JAKARTA, iNewsCiamisRaya.id – Desa Noiva do Cordeiro yang terletak di Belo Vale memiliki keunikan tersendiri. Desa terasing yang memiliki keindahan alam dan berada sekitar 300 mil sebelah utara Rio de Janeiro, di tenggara Brasil ini, ternyata mayoritas penduduknya adalah wanita.
Desa yang memiliki keindahan alam ini, ditumbuhi dengan jeruk keprok manis yang berkulit tebal, tanaman pisang, dan pohon ipe yang diselimuti bunga kuning cerah.

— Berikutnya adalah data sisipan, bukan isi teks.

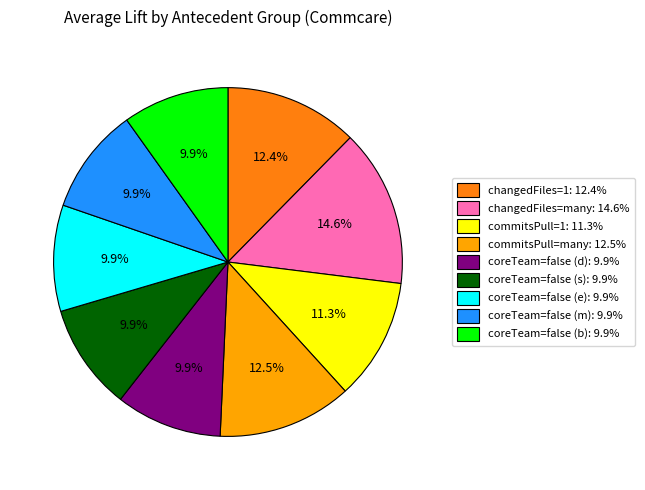

What is the total percentage of coreTeam=false (b): 9.9% and commitsPull=1: 11.3%?

21.1%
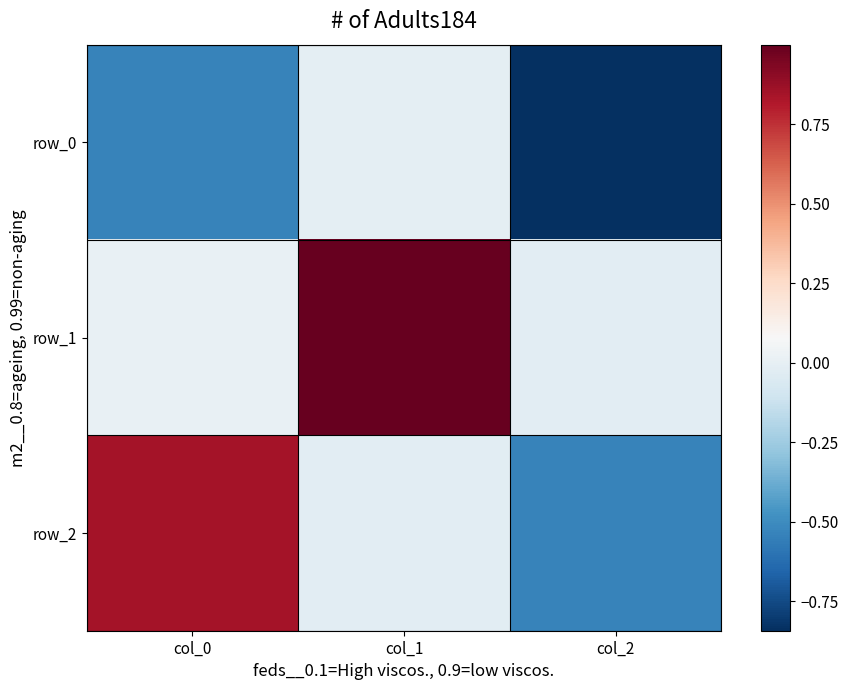

What is the maximum value shown in the chart?

1.0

Desa dengan penduduk mayoritas perempuan ini kebanyakan masih lajang dan mereka sedang mencari belahan jiwanya alias suami. The Telegraph melaporkan, para wanita tersebut menerapkan sejumlah syarat dalam mencari pria untuk dijadikan pasangan hidup mereka.

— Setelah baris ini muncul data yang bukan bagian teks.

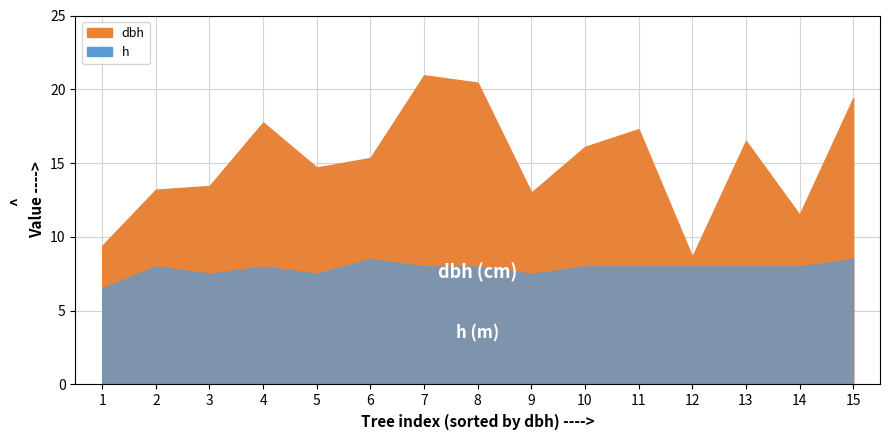

Rank the categories by dbh value from lowest to highest.

12, 1, 14, 9, 2, 3, 5, 6, 10, 13, 11, 4, 15, 8, 7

"Di sini, satu-satunya pria yang kami temui adalah memiliki hubungan keluarga dengan kami. Semua orang adalah sepupu. Aku sudah lama tidak mencium seorang pria. Kami semua bermimpi jatuh cinta dan menikah," kata Nelma Fernandes, seorang wanita lajang berusia 23, yang merupakan salah satu penduduk di desa Noiva do Cordeiro itu.
Meski begitu, di samping banyak penduduk wanita di desa Noiva do Cordeiro yang mencari cinta, tak sedikit juga penduduk wanita di sana yang cukup bahagia untuk hidup mandiri dengan melajang. Mulai dari mengelola keuangan desa, bekerja di ladang dan menjalankan pertunjukan tanpa kehadiran laki-laki.
Salah satunya, Noelie Fernandes Pereira. Wanita lajang berusia 42 itu bisa menghasilkan uang dan menghidupi dirinya sendiri dengan mengolah sayur-sayuran, buah-buahan, dan padi yang ditanam di desa itu.
Pereira adalah salah satu dari 80 pekerja pertanian yang hampir semuanya adalah wanita. Dia kerap mengenakan topi jerami bertepi lebar untuk menghindari terik matahari tengah hari saat bekerja. “Tempat ini istimewa karena cinta semua orang,” katanya.
Selain nyaman hidup melajang, dia juga lantas mengungkapkan alasannya mengapa belum juga menikah di usianya yang telah menginjak kepala empat.
"Aku hanya belum menemukan pria yang tepat,” katanya.
Desa Noica do Cordeiro, di Brasil Tenggara, memiliki 600 populasi wanita. Konon, anak laki-lakinya diusir pada usia 18 tahun dan para suami hanya diperbolehkan berada di kota itu pada akhir pekan.
Meski terdengar indah, para wanita muda di kota itu mulai memprotes rasa frustrasi mereka yang semakin besar karena ketidakhadiran pria.
Kurangnya para lelaki paruh baya yang memenuhi syarat kini telah menyebabkan banyak wanita muda lajang di desa itu untuk mengajukan banding bagi pria yang tertarik, tetapi hanya mereka yang mau beradaptasi untuk hidup di dunia wanita.